- _EXERCISE REQUIREMENTS_:
Output every line of text in the items below as a JSON list of strings, one string per line, with blank lines left out.

Items from a collection

☆ ☆ ☆

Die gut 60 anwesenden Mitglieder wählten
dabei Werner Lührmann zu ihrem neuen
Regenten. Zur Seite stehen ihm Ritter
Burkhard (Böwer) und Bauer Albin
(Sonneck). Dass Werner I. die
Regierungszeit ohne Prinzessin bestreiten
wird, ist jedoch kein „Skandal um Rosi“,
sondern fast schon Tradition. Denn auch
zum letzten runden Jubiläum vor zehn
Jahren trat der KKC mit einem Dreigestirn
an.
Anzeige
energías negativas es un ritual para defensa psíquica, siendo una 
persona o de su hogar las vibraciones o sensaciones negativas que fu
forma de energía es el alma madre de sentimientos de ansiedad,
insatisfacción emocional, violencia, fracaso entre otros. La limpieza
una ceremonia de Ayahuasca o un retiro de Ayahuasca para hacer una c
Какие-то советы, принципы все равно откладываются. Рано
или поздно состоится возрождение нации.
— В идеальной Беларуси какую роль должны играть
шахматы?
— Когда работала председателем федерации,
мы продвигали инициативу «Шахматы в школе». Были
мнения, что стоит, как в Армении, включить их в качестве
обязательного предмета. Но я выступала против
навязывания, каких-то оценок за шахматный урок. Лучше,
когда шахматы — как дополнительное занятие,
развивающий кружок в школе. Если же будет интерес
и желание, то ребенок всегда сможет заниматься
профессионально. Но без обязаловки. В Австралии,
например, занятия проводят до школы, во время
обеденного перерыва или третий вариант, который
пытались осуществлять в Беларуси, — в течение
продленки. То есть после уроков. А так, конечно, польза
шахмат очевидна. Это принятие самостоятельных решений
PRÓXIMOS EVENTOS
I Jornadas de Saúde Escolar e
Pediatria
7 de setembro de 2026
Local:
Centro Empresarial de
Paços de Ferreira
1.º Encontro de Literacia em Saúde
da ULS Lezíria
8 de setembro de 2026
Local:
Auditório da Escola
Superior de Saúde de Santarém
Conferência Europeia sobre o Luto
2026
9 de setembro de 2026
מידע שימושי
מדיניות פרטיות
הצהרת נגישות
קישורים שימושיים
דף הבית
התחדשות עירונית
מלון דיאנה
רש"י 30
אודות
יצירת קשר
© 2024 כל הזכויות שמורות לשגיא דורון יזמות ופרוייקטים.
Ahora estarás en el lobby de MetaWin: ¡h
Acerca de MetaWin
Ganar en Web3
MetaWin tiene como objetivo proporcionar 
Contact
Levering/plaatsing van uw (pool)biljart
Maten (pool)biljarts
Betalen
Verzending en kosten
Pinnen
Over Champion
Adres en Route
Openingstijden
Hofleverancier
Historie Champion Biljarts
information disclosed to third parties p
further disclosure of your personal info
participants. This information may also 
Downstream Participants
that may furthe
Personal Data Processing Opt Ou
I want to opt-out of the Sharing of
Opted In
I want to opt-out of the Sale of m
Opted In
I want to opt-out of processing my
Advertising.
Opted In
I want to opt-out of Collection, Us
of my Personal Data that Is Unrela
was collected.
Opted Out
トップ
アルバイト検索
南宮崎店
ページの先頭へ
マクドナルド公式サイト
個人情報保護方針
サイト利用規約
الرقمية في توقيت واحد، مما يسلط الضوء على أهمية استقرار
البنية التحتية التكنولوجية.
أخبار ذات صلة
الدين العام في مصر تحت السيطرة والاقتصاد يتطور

☆ ☆ ☆

- _TASK RESPONSE_:
[
  "Die gut 60 anwesenden Mitglieder wählten",
  "dabei Werner Lührmann zu ihrem neuen",
  "Regenten. Zur Seite stehen ihm Ritter",
  "Burkhard (Böwer) und Bauer Albin",
  "(Sonneck). Dass Werner I. die",
  "Regierungszeit ohne Prinzessin bestreiten",
  "wird, ist jedoch kein „Skandal um Rosi“,",
  "sondern fast schon Tradition. Denn auch",
  "zum letzten runden Jubiläum vor zehn",
  "Jahren trat der KKC mit einem Dreigestirn",
  "an.",
  "Anzeige",
  "energías negativas es un ritual para defensa psíquica, siendo una ",
  "persona o de su hogar las vibraciones o sensaciones negativas que fu",
  "forma de energía es el alma madre de sentimientos de ansiedad,",
  "insatisfacción emocional, violencia, fracaso entre otros. La limpieza",
  "una ceremonia de Ayahuasca o un retiro de Ayahuasca para hacer una c",
  "Какие-то советы, принципы все равно откладываются. Рано",
  "или поздно состоится возрождение нации.",
  "— В идеальной Беларуси какую роль должны играть",
  "шахматы?",
  "— Когда работала председателем федерации,",
  "мы продвигали инициативу «Шахматы в школе». Были",
  "мнения, что стоит, как в Армении, включить их в качестве",
  "обязательного предмета. Но я выступала против",
  "навязывания, каких-то оценок за шахматный урок. Лучше,",
  "когда шахматы — как дополнительное занятие,",
  "развивающий кружок в школе. Если же будет интерес",
  "и желание, то ребенок всегда сможет заниматься",
  "профессионально. Но без обязаловки. В Австралии,",
  "например, занятия проводят до школы, во время",
  "обеденного перерыва или третий вариант, который",
  "пытались осуществлять в Беларуси, — в течение",
  "продленки. То есть после уроков. А так, конечно, польза",
  "шахмат очевидна. Это принятие самостоятельных решений",
  "PRÓXIMOS EVENTOS",
  "I Jornadas de Saúde Escolar e",
  "Pediatria",
  "7 de setembro de 2026",
  "Local:",
  "Centro Empresarial de",
  "Paços de Ferreira",
  "1.º Encontro de Literacia em Saúde",
  "da ULS Lezíria",
  "8 de setembro de 2026",
  "Local:",
  "Auditório da Escola",
  "Superior de Saúde de Santarém",
  "Conferência Europeia sobre o Luto",
  "2026",
  "9 de setembro de 2026",
  "מידע שימושי",
  "מדיניות פרטיות",
  "הצהרת נגישות",
  "קישורים שימושיים",
  "דף הבית",
  "התחדשות עירונית",
  "מלון דיאנה",
  "רש\"י 30",
  "אודות",
  "יצירת קשר",
  "© 2024 כל הזכויות שמורות לשגיא דורון יזמות ופרוייקטים.",
  "Ahora estarás en el lobby de MetaWin: ¡h",
  "Acerca de MetaWin",
  "Ganar en Web3",
  "MetaWin tiene como objetivo proporcionar ",
  "Contact",
  "Levering/plaatsing van uw (pool)biljart",
  "Maten (pool)biljarts",
  "Betalen",
  "Verzending en kosten",
  "Pinnen",
  "Over Champion",
  "Adres en Route",
  "Openingstijden",
  "Hofleverancier",
  "Historie Champion Biljarts",
  "information disclosed to third parties p",
  "further disclosure of your personal info",
  "participants. This information may also ",
  "Downstream Participants",
  "that may furthe",
  "Personal Data Processing Opt Ou",
  "I want to opt-out of the Sharing of",
  "Opted In",
  "I want to opt-out of the Sale of m",
  "Opted In",
  "I want to opt-out of processing my",
  "Advertising.",
  "Opted In",
  "I want to opt-out of Collection, Us",
  "of my Personal Data that Is Unrela",
  "was collected.",
  "Opted Out",
  "トップ",
  "アルバイト検索",
  "南宮崎店",
  "ページの先頭へ",
  "マクドナルド公式サイト",
  "個人情報保護方針",
  "サイト利用規約",
  "الرقمية في توقيت واحد، مما يسلط الضوء على أهمية استقرار",
  "البنية التحتية التكنولوجية.",
  "أخبار ذات صلة",
  "الدين العام في مصر تحت السيطرة والاقتصاد يتطور"
]